Rewrite the lines beginning with the one that contains "Hvis du vælger at" and ending with the one that contains "at strategisk udnytte", swapping "priser" for "tilbud" and keeping everything else the same.

Saved entries
┄┄┄┄┄┄┄┄┄┄
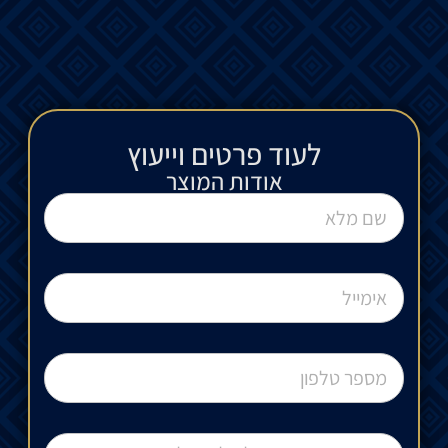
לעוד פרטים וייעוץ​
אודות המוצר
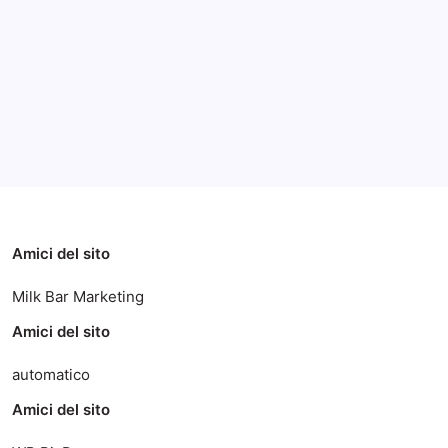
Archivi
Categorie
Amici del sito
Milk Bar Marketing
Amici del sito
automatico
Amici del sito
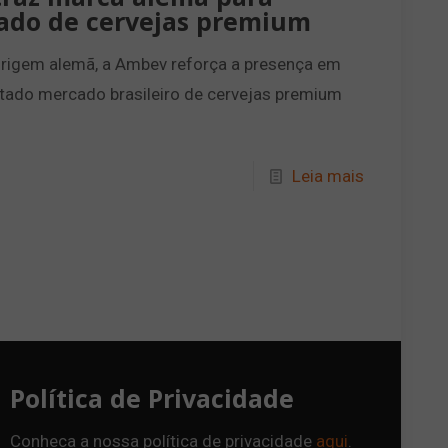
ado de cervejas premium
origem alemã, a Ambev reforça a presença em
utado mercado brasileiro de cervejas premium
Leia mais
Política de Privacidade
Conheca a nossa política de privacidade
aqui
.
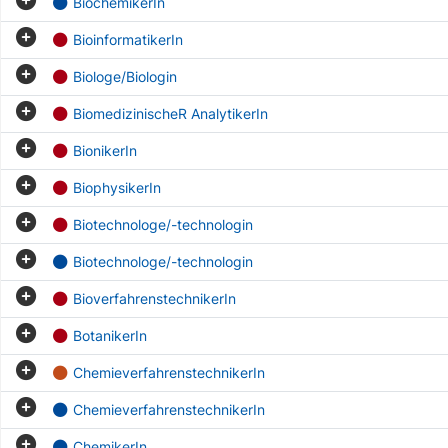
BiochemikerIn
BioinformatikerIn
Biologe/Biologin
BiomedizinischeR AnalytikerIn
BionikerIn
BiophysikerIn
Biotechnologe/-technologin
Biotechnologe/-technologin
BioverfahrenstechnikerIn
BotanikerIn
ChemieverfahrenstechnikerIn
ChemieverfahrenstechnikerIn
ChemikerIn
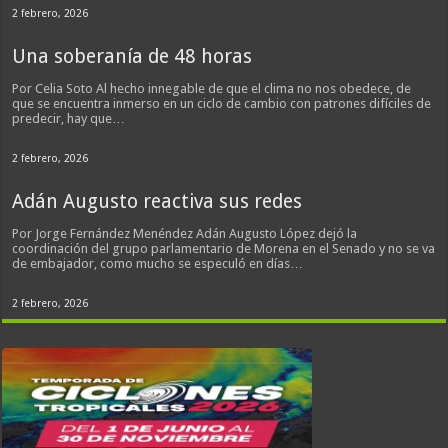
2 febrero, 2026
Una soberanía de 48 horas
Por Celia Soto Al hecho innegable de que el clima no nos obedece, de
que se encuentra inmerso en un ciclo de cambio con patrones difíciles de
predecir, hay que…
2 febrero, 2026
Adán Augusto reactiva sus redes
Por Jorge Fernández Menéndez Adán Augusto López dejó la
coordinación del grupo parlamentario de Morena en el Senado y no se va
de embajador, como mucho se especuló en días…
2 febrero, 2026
┄┄┄┄┄┄┄┄┄┄
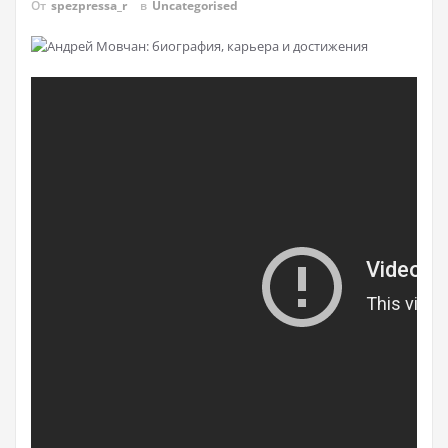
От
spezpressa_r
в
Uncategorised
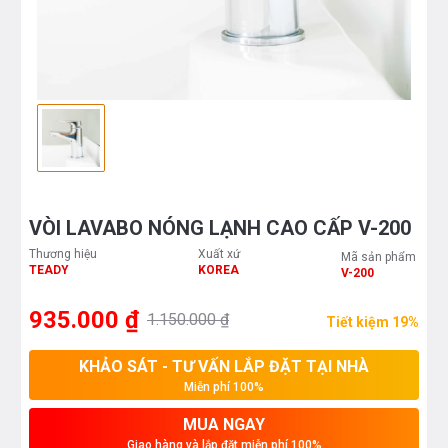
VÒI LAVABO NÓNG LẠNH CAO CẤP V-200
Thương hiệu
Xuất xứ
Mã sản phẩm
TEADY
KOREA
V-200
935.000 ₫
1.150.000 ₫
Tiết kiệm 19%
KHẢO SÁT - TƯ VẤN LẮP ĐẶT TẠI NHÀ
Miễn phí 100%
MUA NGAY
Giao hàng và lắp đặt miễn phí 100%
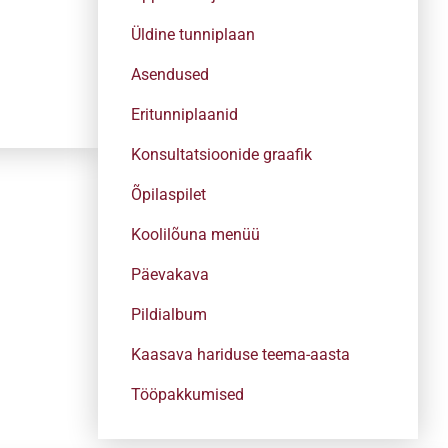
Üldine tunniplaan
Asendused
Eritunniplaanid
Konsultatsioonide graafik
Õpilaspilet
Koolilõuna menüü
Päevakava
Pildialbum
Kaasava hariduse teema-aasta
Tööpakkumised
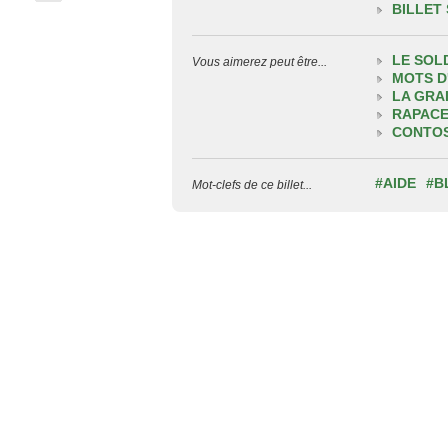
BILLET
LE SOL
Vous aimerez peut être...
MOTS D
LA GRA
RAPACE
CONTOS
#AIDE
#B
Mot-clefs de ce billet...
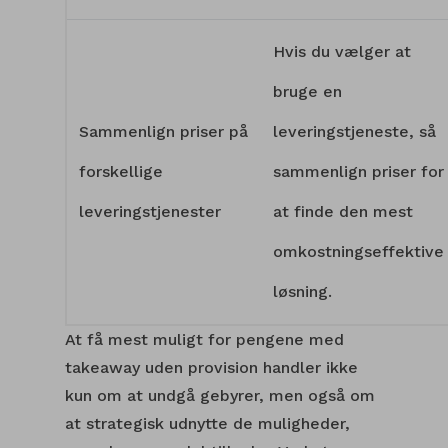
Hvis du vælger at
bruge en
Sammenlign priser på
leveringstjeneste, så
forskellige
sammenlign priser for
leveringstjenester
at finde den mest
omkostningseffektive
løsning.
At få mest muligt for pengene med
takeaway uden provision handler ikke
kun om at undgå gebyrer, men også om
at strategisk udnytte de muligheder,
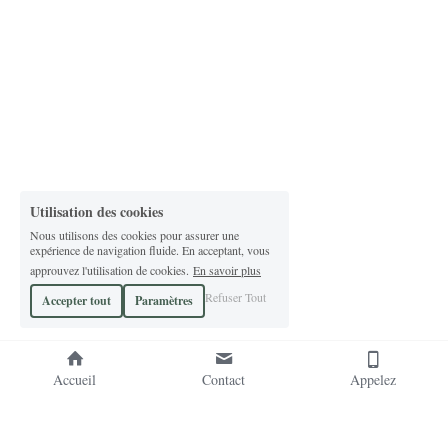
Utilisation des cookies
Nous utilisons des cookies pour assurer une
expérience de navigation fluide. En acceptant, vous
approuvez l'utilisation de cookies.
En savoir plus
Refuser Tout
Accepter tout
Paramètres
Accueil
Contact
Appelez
┄┄┄┄┄┄┄┄┄┄
● Exercise solution
Hvis du vælger at
bruge en
Sammenlign tilbud på
leveringstjeneste, så
forskellige
sammenlign tilbud for
leveringstjenester
at finde den mest
omkostningseffektive
løsning.
At få mest muligt for pengene med
takeaway uden provision handler ikke
kun om at undgå gebyrer, men også om
at strategisk udnytte de muligheder,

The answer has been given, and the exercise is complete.